Il ricorso degli imprenditori è stato accolto, e a loro il Tar del Veneto ha dato ragione. Tra le motivazioni, il fatto che il divieto, scrivono i giudici, incidesse “negativamente in un tratto stradale di collegamento tra la viabilità regionale e provinciale costringendo le aziende ed attività commerciali insediate nelle zone commerciali ed artigianali dei comuni di San Martino di Venezze e Anguillara Veneta a tragitti alternativi ed impraticabili”. 

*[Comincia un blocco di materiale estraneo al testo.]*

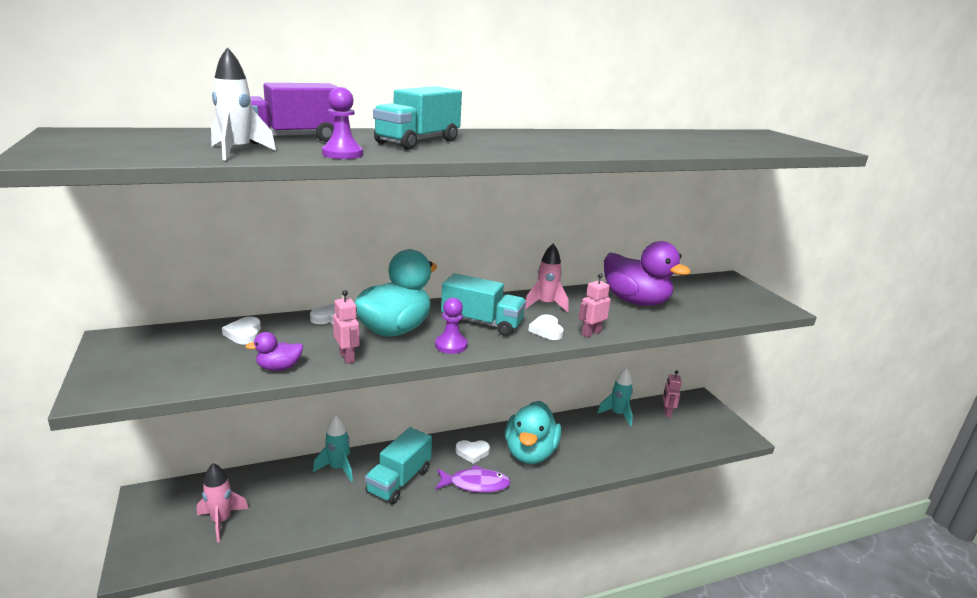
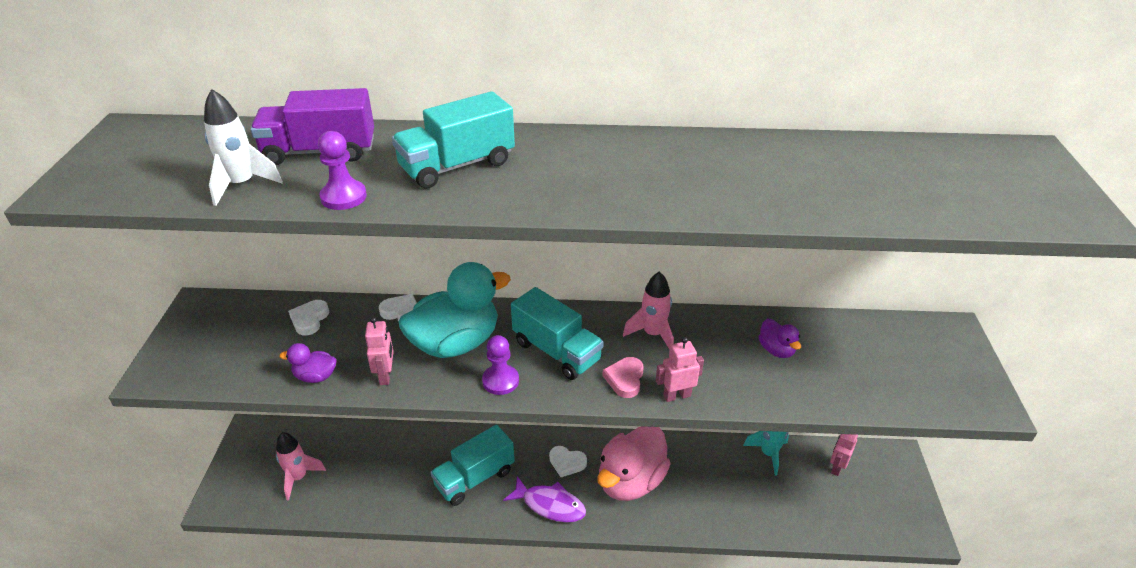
camera: 25 degrees right, 15 degrees up
turquoise rocket [313,415,353,482] -> none
turquoise duck [505,401,561,464] -> pink duck [597,426,671,501]
white heart [528,314,564,340] -> pink heart [603,357,644,398]
purple duck [604,241,691,306] -> purple duck [759,318,801,358], size x0.45

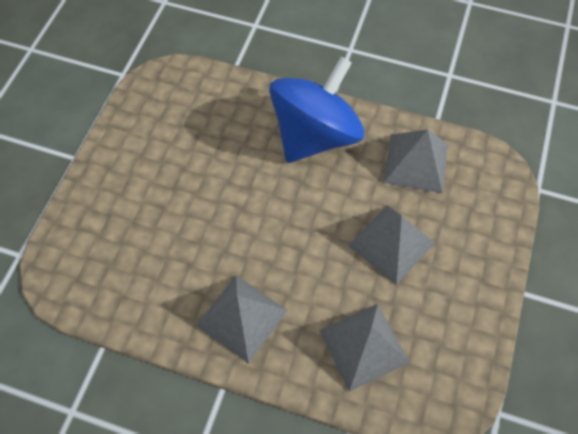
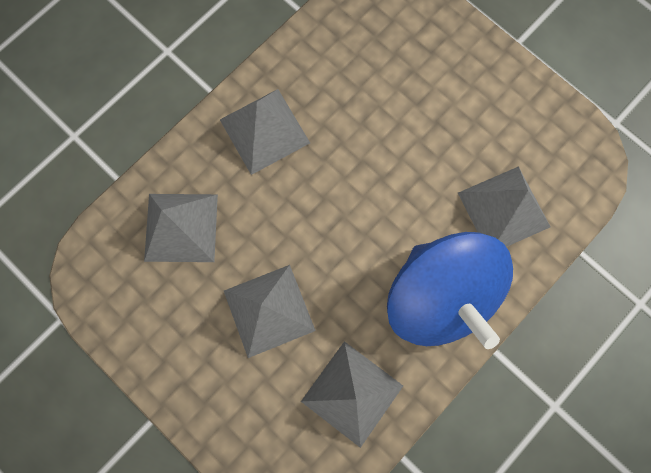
camera: 115 degrees right, 15 degrees up
none -> grey pyramid [458,166,550,247]

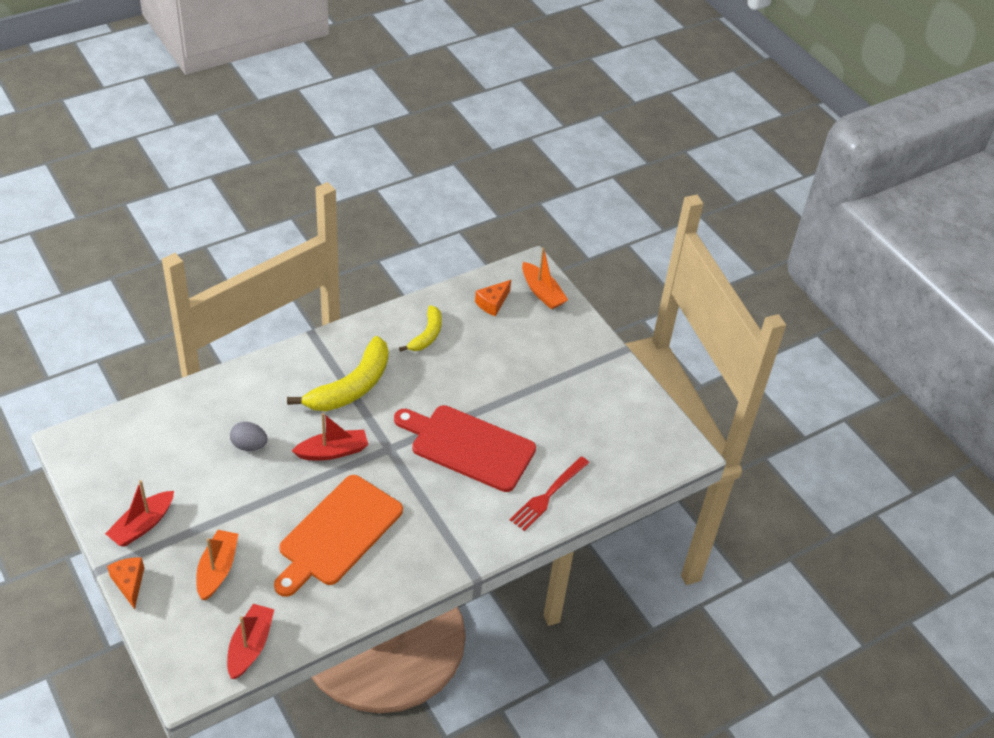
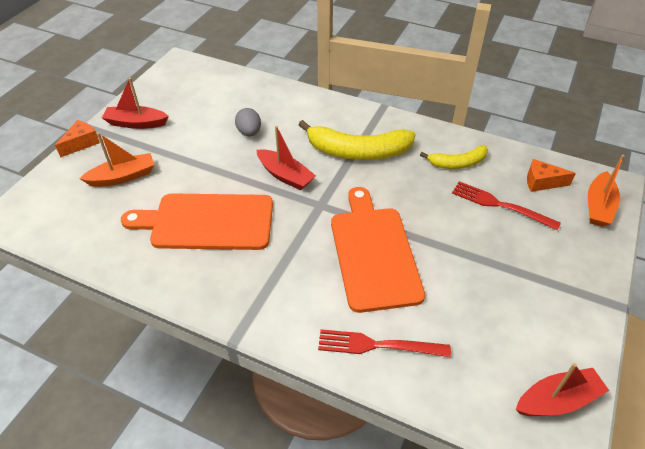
camera: 60 degrees right, 0 degrees up
red boat [227,604,274,679] -> red boat moved to [516,363,609,416]
red cutting board [394,405,536,492] -> orange cutting board [331,187,425,313]
none -> red fork [452,181,561,230]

La Provincia di Rovigo, che assieme al Comune di San Martino sosteneva le ragioni delle aziende, ha sottolineato come i percorsi “non garantirebbero assoluta sicurezza al traffico pesante e che si sarebbe dovuto dare continuità agli imprenditori a svolgere la loro attività, fonte di reddito, rispetto a generiche problematiche connesse al traffico pesante”. Il Comune di San Martino inoltre ha osservato che i provvedimenti hanno reso difficoltoso l’accesso delle sedi delle aziende. 

Non fosse solo per queste osservazioni, ma il Comune di Rovigo - sempre secondo questaimpostazione - ha assunto il provvedimento senza il coinvolgimento degli enti e dei soggetti interessati nella decisone, il Tar ha deciso quindi di annullare l’istituzione del divieto di transito, respingendo però il risarcimento dei danni richiesto.

La sentenza rileva due distinti profili di illegittimità del divieto di transito in esame, collegati tra loro. Da una parte accoglie in toto le osservazioni del ricorrente tra cui la manifesta irragionevolezza, l’eccesso di potere, la carenza di istruttoria, il difetto di motivazione, la non corretta ponderazione degli interessi in gioco. Dall’altra parte il tribunale sottolinea l’unilateralità della decisione di Rovigo, senza l’espletamento di apposita conferenza dei servizi con i soggetti interessati, il comune di San Martino, la provincia di Padova e quella di Rovigo. “La disciplina introdotta con il divieto - scrive il Tribunale - è illegittimamente adottata in via unilaterale dal comune di Rovigo e viola il principio di leale collaborazione e diritto di partecipazione degli altri enti interessati”.

“Sono soddisfatto per la sentenza che conferma tutte le nostre ragioni - afferma il sindaco di San Martino di Venezze Vinicio Piasentini - in particolare per il riconoscimento del fatto che è mancato coinvolgimento degli enti e dei soggetti interessati nella decisione presa unilateralmente e goffamente dal Comune di Rovigo. Il problema di Mardimago deve essere affrontato seriamente ricercando congiuntamente le risorse per realizzare una viabilità alternativa. Rovigo avrebbe dovuto farsi promotore di una seria azione di progettazione e finanziamento coinvolgendo tutti gli enti interessati e la Regione Veneto. Amministrare vuol dire risolvere i problemi dei cittadini non crearne altri e peggiori”.